Abri os olhos rapidamente e encontrei a luz do meu abajur iluminando fracamente um ponto do meu quarto. Suspirei aliviada ao constar que tudo continuava o mesmo. As pinturas dos quadros estavam intactas em suas molduras de madeira, a janela e porta fechadas e trancadas, os livros esparramados pela mesa e os lençóis da minha cama revirados e amassados. Passei minhas mãos pelo rosto e o senti encharcado, desde os primeiros fios acima da testa até o pescoço. Tirei uma mão debaixo do travesseiro e desliguei o abajur, deixando tudo escuro. Puxei o cobertor dos meus pés até o meu queixo e me encolhi em uma bolinha para dormir. Senti algo duro na barriga e tirei meu caderno de desenhos, lápis e borracha e os larguei no chão. Voltei a fechar os olhos e cruzei os dedos para não voltar àquele pesadelo que me atormentava desde os sete anos.

***

—Bom dia querida. Dormiu bem?- perguntou minha mãe.

Eu bocejei coçando o olho e me sentei para tomar o café da manhã. A mulher de cabelos dourado escuro serviu meu prato de panquecas e serviu dois copos com suco de laranja. Colocou um à minha frente e o outro à frente do seu lugar da pequena mesa.

—Obrigada.- eu murmurei.

Ela sorriu e sentou-se para comer seu cereal. Passei o mel nas panquecas e minha mãe ainda me fitava com os braços cruzados em cima da mesa. Ela tinha um sorriso raro de se ver. Com o canto da boca direita meio levantado deixando à mostra seu dente da frente torto. Eu deixei o mel de lado e levantei uma sobrancelha.

—Então....-eu disse, demonstrando total atenção para ela e incentivando-a a falar.

—Eu consegui, querida! Consegui uma transferência para Roma!- ela disse exibindo um enorme sorriso.

Eu me levantei da mesa e pulei em seu colo apertando seu pescoço. Ela começou a rir e abraçou minha cintura.

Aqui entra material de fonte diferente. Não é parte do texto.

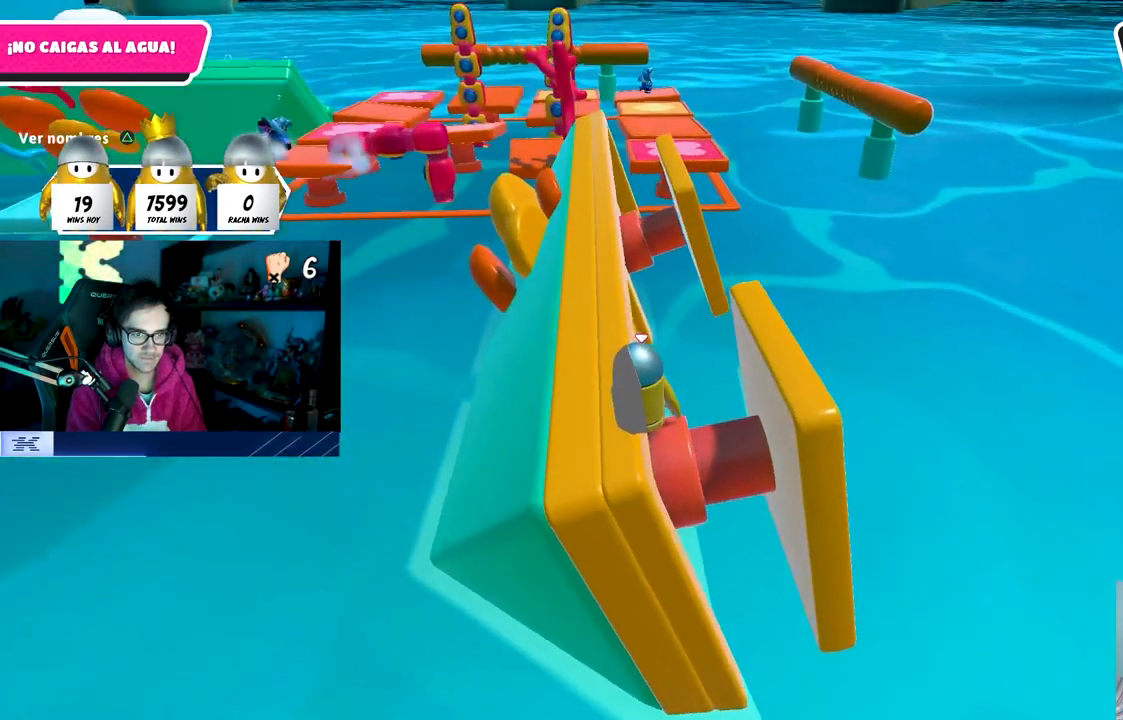
{"buttons": [], "left_stick": "center", "right_stick": "center", "events": [[50, "right_stick", "up-left"], [150, "right_stick", "center"], [350, "right_stick", "left"], [483, "right_stick", "center"]]}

—Parabéns, mãe. Você merece.

—Obrigada! Ah querida, estou tão animada!-ela disse e eu voltei para o meu lugar e comecei a comer minhas panquecas.- Será melhor para nós duas! Um lugar maior, mais chances para nós duas! E o hotel parece ser bem grande! E o salário muito mais!- ela disse e comeu um pouco do cereal.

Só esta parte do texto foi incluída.